Mi cuerpo oscila sobre las olas, y dibuja sombras imposibles bajo la luna. Las algas, gusanos de caricias acuosas, acunan mi desmemoria en un constante vaivén. Me siento como un delfín entregado al juego de las mareas en alguna vida anterior, en otro mar. Mas la brisa nocturna es fría y me hace estremecer. Este no es mi lugar; me desconozco. Mi pesada naturaleza insiste en sumergirse para hallar refugio; un hogar sin olor a sal, sin estrellas en el cielo.
El abrazo del océano hunde el miedo lentamente, y regreso a una ingravidez familiar, a mi primer silencio, a mi esencia última. Soy un pez perdido en un cruel descenso. A cada bocanada, una punzada salvaje me arranca recuerdos a jirones, sensaciones que me llaman desde la luz. Me resisto a subir. No puedo... no quiero.

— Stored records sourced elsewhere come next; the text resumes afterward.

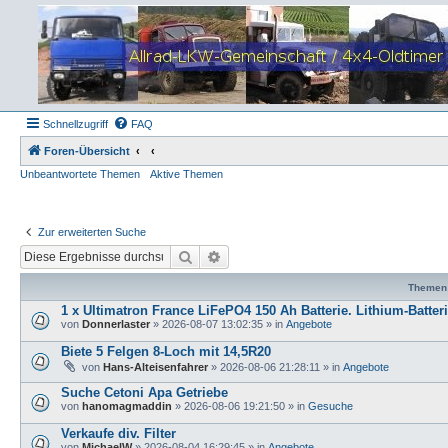
Schnellzugriff
FAQ
Foren-Übersicht
Unbeantwortete Themen
Aktive Themen
Zur erweiterten Suche
Suche
Erweiterte Suche
Themen
1 x Ultimatron France LiFePO4 150 Ah Batterie. Lithium-Batter
von
Donnerlaster
»
2026-08-07 13:02:35
» in
Angebote
Biete 5 Felgen 8-Loch mit 14,5R20
von
Hans-Alteisenfahrer
»
2026-08-06 21:28:11
» in
Angebote
Suche Cetoni Apa Getriebe
von
hanomagmaddin
»
2026-08-06 19:21:50
» in
Gesuche
Verkaufe div. Filter
von
MichaelW
»
2026-08-04 16:29:45
» in
Angebote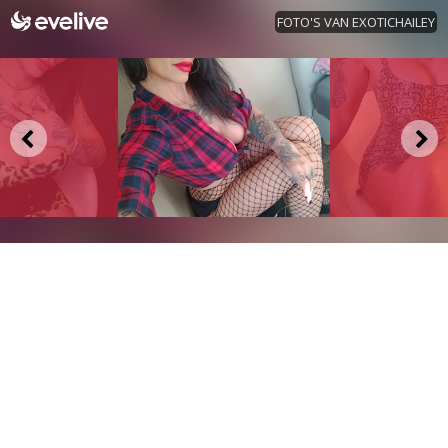
FOTO'S VAN EXOTICHAILEY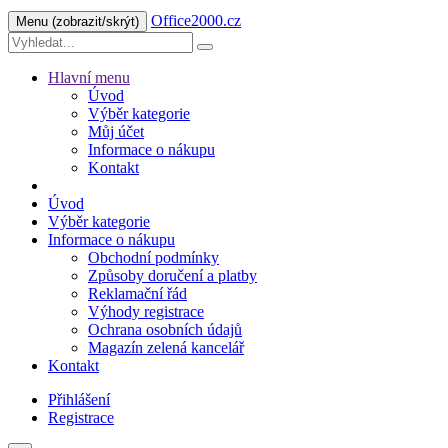
Office2000.cz
Menu
(zobrazit/skrýt)
Hlavní menu
Úvod
Výběr kategorie
Můj účet
Informace o nákupu
Kontakt
Úvod
Výběr kategorie
Informace o nákupu
Obchodní podmínky
Způsoby doručení a platby
Reklamační řád
Výhody registrace
Ochrana osobních údajů
Magazín zelená kancelář
Kontakt
Přihlášení
Registrace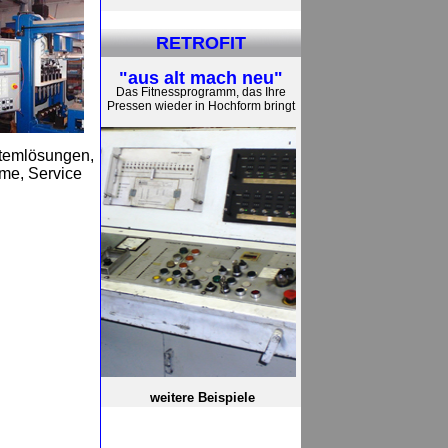
RETROFIT
"aus alt mach neu"
Das Fitnessprogramm, das Ihre
Pressen wieder in Hochform bringt
stemlösungen,
me, Service
weitere Beispiele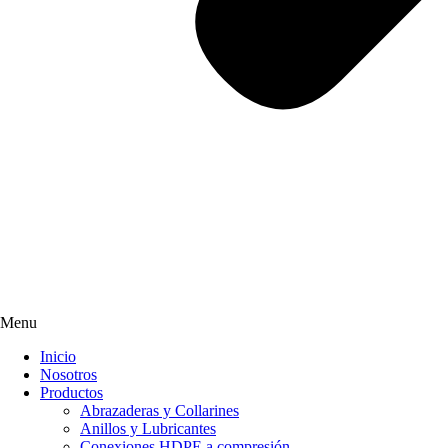
Menu
Inicio
Nosotros
Productos
Abrazaderas y Collarines
Anillos y Lubricantes
Conexiones HDPE a compresión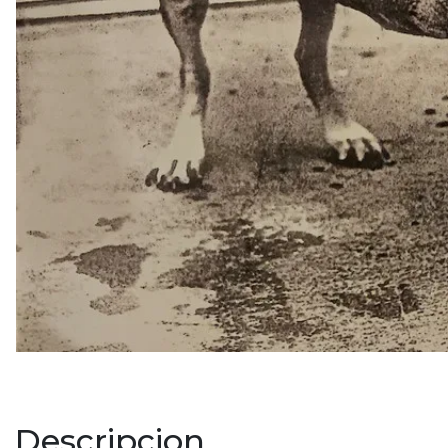
Descripcion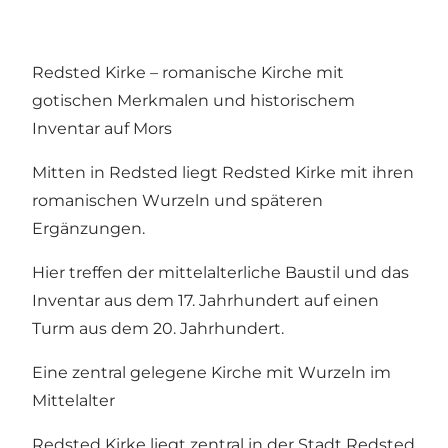
Redsted Kirke – romanische Kirche mit
gotischen Merkmalen und historischem
Inventar auf Mors
Mitten in Redsted liegt Redsted Kirke mit ihren
romanischen Wurzeln und späteren
Ergänzungen.
Hier treffen der mittelalterliche Baustil und das
Inventar aus dem 17. Jahrhundert auf einen
Turm aus dem 20. Jahrhundert.
Eine zentral gelegene Kirche mit Wurzeln im
Mittelalter
Redsted Kirke liegt zentral in der Stadt Redsted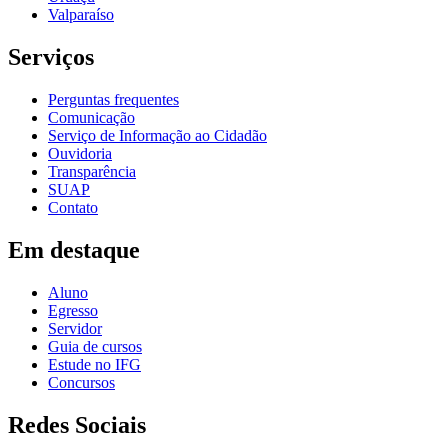
Valparaíso
Serviços
Perguntas frequentes
Comunicação
Serviço de Informação ao Cidadão
Ouvidoria
Transparência
SUAP
Contato
Em destaque
Aluno
Egresso
Servidor
Guia de cursos
Estude no IFG
Concursos
Redes Sociais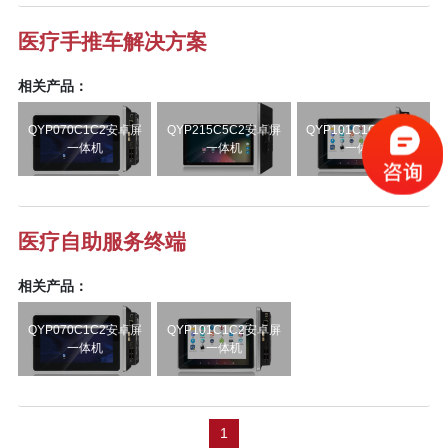
医疗手推车解决方案
相关产品：
QYP070C1C2安卓屏
QYP215C5C2安卓屏
QYP101C1C2安卓屏
一体机
一体机
一体机
医疗自助服务终端
相关产品：
QYP070C1C2安卓屏
QYP101C1C2安卓屏
一体机
一体机
1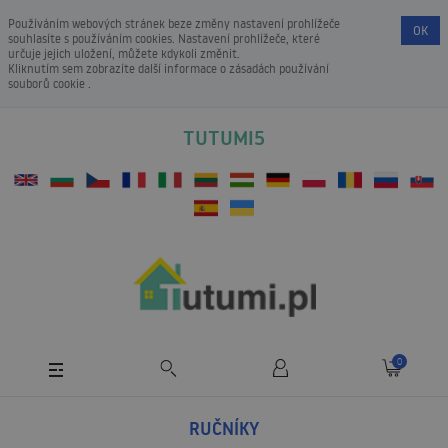
Používáním webových stránek beze změny nastavení prohlížeče
OK
souhlasíte s používáním cookies. Nastavení prohlížeče, které
určuje jejich uložení, můžete kdykoli změnit.
Kliknutím sem zobrazíte další informace o
zásadách používání
souborů cookie
.
TUTUMI5
0
RUČNÍKY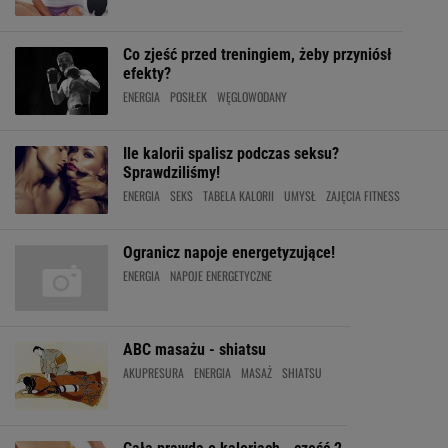
Co zjeść przed treningiem, żeby przyniósł
efekty?
ENERGIA
POSIŁEK
WĘGLOWODANY
Ile kalorii spalisz podczas seksu?
Sprawdziliśmy!
ENERGIA
SEKS
TABELA KALORII
UMYSŁ
ZAJĘCIA FITNESS
Ogranicz napoje energetyzujące!
ENERGIA
NAPOJE ENERGETYCZNE
ABC masażu - shiatsu
AKUPRESURA
ENERGIA
MASAŻ
SHIATSU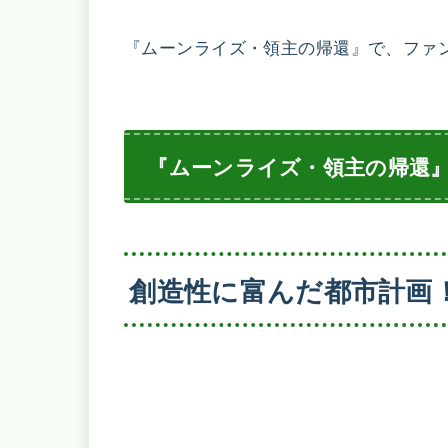
『ムーンライズ・領主の帰還』で、ファ
『ムーンライズ・領主の帰還
創造性に富んだ都市計画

Solo entonces descubro mi humanidad, mis piernas inmóviles, mis manos vacías aferrando la nada en mi regazo. Al apretar mis párpados veo de nuevo la barcaza naufragar. No encuentro a mi niño. Araño feroz el muro de agua que me aplasta, y solo me devuelve la inmensidad de mi pérdida. Vencida, me rindo a las profundidades en busca de mi pequeña criatura abisal.